In the lines below, substitute "Топ" for every "Хит" and leave everything else unchanged.

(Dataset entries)
===
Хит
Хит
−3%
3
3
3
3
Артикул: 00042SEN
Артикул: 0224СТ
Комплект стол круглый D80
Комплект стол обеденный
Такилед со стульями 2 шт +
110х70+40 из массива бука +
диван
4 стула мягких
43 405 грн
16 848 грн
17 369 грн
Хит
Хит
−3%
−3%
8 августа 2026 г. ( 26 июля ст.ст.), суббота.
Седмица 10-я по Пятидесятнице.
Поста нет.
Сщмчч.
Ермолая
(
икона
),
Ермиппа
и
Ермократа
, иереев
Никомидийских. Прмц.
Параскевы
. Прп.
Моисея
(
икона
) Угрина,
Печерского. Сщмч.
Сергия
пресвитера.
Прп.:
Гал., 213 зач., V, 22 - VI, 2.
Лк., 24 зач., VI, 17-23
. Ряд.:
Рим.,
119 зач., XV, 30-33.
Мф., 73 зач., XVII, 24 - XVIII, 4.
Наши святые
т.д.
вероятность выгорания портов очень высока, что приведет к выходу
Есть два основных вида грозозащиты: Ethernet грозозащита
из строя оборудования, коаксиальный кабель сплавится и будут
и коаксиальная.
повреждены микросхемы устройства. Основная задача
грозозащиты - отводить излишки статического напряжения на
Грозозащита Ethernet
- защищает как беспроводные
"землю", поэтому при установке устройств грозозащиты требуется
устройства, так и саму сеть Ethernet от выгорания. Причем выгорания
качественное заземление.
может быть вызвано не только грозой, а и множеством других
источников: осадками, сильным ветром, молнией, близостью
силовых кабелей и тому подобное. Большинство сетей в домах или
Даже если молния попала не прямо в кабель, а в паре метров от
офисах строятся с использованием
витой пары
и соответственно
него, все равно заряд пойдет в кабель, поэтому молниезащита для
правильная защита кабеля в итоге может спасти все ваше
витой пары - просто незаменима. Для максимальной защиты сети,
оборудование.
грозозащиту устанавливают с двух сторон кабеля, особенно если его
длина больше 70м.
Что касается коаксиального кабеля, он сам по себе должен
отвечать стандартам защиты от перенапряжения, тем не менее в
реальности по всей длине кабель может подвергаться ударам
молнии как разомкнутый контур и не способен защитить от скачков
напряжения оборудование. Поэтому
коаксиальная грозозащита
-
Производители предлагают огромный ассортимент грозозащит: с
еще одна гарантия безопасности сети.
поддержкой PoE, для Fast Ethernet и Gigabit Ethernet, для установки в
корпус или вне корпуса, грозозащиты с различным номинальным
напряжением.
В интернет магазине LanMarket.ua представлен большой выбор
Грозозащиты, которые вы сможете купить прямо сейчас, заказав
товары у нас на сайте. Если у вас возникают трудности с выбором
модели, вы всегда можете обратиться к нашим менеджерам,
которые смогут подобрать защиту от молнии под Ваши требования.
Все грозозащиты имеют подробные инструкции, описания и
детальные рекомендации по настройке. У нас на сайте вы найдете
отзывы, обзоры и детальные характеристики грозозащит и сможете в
===
--- Finished task ---
Топ
Топ
−3%
3
3
3
3
Артикул: 00042SEN
Артикул: 0224СТ
Комплект стол круглый D80
Комплект стол обеденный
Такилед со стульями 2 шт +
110х70+40 из массива бука +
диван
4 стула мягких
43 405 грн
16 848 грн
17 369 грн
Топ
Топ
−3%
−3%
8 августа 2026 г. ( 26 июля ст.ст.), суббота.
Седмица 10-я по Пятидесятнице.
Поста нет.
Сщмчч.
Ермолая
(
икона
),
Ермиппа
и
Ермократа
, иереев
Никомидийских. Прмц.
Параскевы
. Прп.
Моисея
(
икона
) Угрина,
Печерского. Сщмч.
Сергия
пресвитера.
Прп.:
Гал., 213 зач., V, 22 - VI, 2.
Лк., 24 зач., VI, 17-23
. Ряд.:
Рим.,
119 зач., XV, 30-33.
Мф., 73 зач., XVII, 24 - XVIII, 4.
Наши святые
т.д.
вероятность выгорания портов очень высока, что приведет к выходу
Есть два основных вида грозозащиты: Ethernet грозозащита
из строя оборудования, коаксиальный кабель сплавится и будут
и коаксиальная.
повреждены микросхемы устройства. Основная задача
грозозащиты - отводить излишки статического напряжения на
Грозозащита Ethernet
- защищает как беспроводные
"землю", поэтому при установке устройств грозозащиты требуется
устройства, так и саму сеть Ethernet от выгорания. Причем выгорания
качественное заземление.
может быть вызвано не только грозой, а и множеством других
источников: осадками, сильным ветром, молнией, близостью
силовых кабелей и тому подобное. Большинство сетей в домах или
Даже если молния попала не прямо в кабель, а в паре метров от
офисах строятся с использованием
витой пары
и соответственно
него, все равно заряд пойдет в кабель, поэтому молниезащита для
правильная защита кабеля в итоге может спасти все ваше
витой пары - просто незаменима. Для максимальной защиты сети,
оборудование.
грозозащиту устанавливают с двух сторон кабеля, особенно если его
длина больше 70м.
Что касается коаксиального кабеля, он сам по себе должен
отвечать стандартам защиты от перенапряжения, тем не менее в
реальности по всей длине кабель может подвергаться ударам
молнии как разомкнутый контур и не способен защитить от скачков
напряжения оборудование. Поэтому
коаксиальная грозозащита
-
Производители предлагают огромный ассортимент грозозащит: с
еще одна гарантия безопасности сети.
поддержкой PoE, для Fast Ethernet и Gigabit Ethernet, для установки в
корпус или вне корпуса, грозозащиты с различным номинальным
напряжением.
В интернет магазине LanMarket.ua представлен большой выбор
Грозозащиты, которые вы сможете купить прямо сейчас, заказав
товары у нас на сайте. Если у вас возникают трудности с выбором
модели, вы всегда можете обратиться к нашим менеджерам,
которые смогут подобрать защиту от молнии под Ваши требования.
Все грозозащиты имеют подробные инструкции, описания и
детальные рекомендации по настройке. У нас на сайте вы найдете
отзывы, обзоры и детальные характеристики грозозащит и сможете в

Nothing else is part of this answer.